The study found that, for both men and women, those with fewer and less severe drug problems tended to stay in treatment longer. Conversely, and somewhat ironically, those with more severe drug problems had shorter stays. Otherwise, there were clear gender-specific differences among predictors of treatment retention.
"Among women," said Mertens, "staying in treatment was predicted by being unemployed, being married, and having higher incomes. On the other hand, dropping out was linked to being African-American and having higher levels of psychiatric severity compared to those who remained in treatment longer. Among men, staying in treatment was predicted by being older, receiving employer pressure to enter treatment, and having a goal to abstain from drinking and drug use. On the other hand, dropping out was linked to just the opposite of these predictors, such as being younger, no employer pressure, and no abstention goal."
Finney noted that the study addresses several important issues. "First," he said, " it conveys the fact that many individuals drop out of substance abuse treatment. Multiple treatment episodes may be needed for the recovery of some individuals. Second, it indicates that the likelihood of remaining in treatment varies for different individuals (for example, those with less severe versus more severe drug problems). In short, everyone does not enter treatment with an equal chance of remaining in treatment. Third, this article also points out that the characteristics associated with individuals staying in treatment longer differ, in many respects, for men and women."

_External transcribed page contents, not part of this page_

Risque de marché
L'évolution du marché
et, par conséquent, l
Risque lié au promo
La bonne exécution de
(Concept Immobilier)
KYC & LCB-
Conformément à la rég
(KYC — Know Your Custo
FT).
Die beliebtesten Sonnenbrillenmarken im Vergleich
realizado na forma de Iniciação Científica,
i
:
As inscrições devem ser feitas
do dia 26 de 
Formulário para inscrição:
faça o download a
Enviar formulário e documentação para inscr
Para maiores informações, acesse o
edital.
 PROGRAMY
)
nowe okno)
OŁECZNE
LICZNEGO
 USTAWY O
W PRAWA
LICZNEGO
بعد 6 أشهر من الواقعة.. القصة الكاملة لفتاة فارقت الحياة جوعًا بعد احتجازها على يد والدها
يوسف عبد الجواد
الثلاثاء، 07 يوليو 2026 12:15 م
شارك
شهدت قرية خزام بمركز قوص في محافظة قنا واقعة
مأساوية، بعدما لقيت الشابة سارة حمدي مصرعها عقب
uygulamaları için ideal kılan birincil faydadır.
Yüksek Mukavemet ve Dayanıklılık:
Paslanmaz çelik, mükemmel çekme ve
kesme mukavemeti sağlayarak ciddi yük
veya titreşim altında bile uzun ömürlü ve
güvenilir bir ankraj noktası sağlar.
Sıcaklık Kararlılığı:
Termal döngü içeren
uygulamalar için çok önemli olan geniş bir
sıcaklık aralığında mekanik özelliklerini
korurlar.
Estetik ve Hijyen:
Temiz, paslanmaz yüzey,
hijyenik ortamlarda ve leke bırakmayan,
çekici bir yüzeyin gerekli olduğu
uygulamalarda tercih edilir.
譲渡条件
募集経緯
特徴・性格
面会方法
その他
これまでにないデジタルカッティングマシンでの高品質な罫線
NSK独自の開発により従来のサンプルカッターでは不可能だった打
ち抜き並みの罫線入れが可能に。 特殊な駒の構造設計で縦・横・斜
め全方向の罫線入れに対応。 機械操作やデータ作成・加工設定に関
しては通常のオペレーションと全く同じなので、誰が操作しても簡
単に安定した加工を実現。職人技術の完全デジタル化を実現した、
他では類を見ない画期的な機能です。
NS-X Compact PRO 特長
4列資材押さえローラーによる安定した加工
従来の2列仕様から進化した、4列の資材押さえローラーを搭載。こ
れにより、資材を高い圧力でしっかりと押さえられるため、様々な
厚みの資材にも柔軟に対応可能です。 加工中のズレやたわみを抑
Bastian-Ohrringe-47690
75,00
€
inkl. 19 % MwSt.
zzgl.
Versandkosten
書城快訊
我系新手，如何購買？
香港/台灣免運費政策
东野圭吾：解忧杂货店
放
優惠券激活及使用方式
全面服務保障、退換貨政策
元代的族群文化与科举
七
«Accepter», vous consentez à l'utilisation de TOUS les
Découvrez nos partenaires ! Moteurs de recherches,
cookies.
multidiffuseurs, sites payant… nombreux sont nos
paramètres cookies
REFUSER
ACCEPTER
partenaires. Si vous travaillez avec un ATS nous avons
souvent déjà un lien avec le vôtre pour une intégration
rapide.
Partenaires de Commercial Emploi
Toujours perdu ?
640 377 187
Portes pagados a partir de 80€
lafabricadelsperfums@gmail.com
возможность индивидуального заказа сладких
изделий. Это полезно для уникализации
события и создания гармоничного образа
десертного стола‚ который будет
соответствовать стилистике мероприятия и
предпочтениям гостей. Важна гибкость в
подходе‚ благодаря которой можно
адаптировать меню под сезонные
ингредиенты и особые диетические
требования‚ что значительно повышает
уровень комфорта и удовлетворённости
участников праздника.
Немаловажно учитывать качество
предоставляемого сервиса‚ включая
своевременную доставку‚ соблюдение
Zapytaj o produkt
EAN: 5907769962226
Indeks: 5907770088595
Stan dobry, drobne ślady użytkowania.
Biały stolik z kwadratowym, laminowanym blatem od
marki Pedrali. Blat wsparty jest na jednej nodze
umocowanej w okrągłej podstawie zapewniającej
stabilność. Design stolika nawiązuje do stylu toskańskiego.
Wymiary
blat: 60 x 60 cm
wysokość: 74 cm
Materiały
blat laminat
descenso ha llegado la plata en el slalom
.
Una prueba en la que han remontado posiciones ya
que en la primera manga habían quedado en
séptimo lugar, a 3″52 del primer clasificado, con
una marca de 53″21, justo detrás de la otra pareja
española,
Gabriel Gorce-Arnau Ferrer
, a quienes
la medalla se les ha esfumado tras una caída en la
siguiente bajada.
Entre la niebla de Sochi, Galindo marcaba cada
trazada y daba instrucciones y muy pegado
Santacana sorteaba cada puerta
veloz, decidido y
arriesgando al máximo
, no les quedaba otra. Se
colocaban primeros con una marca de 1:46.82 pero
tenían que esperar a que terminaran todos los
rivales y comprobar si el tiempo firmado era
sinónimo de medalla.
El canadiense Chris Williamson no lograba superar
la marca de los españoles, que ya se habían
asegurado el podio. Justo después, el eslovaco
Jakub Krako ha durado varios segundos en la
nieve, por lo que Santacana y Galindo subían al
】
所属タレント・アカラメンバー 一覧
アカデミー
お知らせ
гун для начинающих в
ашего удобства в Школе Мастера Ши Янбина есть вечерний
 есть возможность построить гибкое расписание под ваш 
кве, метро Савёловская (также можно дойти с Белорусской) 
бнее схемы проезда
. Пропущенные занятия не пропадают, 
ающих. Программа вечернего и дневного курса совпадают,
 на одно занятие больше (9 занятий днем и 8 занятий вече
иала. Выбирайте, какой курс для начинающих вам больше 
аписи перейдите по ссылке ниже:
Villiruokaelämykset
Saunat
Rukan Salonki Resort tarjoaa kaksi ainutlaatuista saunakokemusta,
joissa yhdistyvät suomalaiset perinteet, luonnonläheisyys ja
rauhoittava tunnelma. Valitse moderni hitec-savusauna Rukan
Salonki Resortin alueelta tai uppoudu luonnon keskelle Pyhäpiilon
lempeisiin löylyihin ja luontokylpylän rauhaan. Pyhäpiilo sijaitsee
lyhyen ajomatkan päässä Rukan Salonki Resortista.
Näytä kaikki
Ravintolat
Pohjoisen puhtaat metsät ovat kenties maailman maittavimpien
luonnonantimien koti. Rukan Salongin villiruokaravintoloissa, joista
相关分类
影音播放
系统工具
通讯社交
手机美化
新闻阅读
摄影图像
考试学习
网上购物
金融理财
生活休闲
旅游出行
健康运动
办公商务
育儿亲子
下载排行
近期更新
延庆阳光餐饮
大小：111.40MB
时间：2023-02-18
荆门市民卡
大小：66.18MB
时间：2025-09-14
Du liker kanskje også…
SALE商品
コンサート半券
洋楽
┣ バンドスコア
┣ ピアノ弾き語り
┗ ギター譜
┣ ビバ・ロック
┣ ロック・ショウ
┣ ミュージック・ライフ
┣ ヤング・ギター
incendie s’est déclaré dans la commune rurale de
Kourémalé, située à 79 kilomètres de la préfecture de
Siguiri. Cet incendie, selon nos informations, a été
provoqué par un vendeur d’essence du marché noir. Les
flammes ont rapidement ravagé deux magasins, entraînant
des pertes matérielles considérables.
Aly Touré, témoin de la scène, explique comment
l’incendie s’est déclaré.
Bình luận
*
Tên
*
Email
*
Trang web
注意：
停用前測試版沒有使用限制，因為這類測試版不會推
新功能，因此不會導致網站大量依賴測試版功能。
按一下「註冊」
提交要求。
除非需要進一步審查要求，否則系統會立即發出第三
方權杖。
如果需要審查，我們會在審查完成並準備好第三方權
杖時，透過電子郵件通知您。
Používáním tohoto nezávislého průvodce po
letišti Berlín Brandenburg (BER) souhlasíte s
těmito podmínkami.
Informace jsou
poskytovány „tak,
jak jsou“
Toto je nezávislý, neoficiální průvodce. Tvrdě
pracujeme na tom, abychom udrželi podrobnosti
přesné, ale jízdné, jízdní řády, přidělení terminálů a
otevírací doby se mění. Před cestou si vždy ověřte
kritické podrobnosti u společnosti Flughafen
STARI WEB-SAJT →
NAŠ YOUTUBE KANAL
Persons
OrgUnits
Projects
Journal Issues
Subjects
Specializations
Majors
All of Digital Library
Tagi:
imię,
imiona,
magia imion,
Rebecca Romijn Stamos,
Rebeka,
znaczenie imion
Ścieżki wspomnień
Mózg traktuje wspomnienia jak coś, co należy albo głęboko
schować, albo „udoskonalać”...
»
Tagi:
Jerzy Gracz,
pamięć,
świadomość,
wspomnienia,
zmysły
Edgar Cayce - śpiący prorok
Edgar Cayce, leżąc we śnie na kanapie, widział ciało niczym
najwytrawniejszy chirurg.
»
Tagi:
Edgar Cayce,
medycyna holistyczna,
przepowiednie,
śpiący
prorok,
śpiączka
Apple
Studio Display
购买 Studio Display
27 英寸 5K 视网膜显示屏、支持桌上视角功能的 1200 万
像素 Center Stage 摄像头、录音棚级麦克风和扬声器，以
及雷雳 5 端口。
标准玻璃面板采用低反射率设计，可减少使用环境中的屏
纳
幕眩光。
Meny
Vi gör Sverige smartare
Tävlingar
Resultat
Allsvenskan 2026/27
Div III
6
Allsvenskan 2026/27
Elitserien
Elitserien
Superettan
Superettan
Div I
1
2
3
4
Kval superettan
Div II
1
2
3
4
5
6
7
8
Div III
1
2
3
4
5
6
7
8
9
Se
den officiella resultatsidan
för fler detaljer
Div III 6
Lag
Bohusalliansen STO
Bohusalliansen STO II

Both Mertens and Finney believe the study’s findings clearly point toward a need for gender-specific research and programs, as well as a need to avoid generalizing findings from public populations to private or insured populations.
"This study raises the possibility that one, findings regarding predictors of treatment retention may have been diluted in previous studies that used a combined sample of men and women," said Finney. "Different patient factors predict retention for men and women. Accordingly, gender-specific treatment programs and/or gender-specific treatment retention interventions may be needed to enhance the likelihood that men and women will remain in treatment. Two, findings based on data from public program samples may not generalize to private, HMO populations."
Mertens sees both professional and practical applications to the study’s findings. "Clinicians may be able to identify patients who are at risk of dropping out of treatment," she said. "Providers might offer some psychiatric services or psychiatric referrals for women with psychiatric problems, or motivational enhancement therapy for men who need to increase their motivation levels. Furthermore, people who are entering treatment, as well as their families and friends, may benefit by becoming aware of those ‘risk factors’ associated with dropping out and plan accordingly."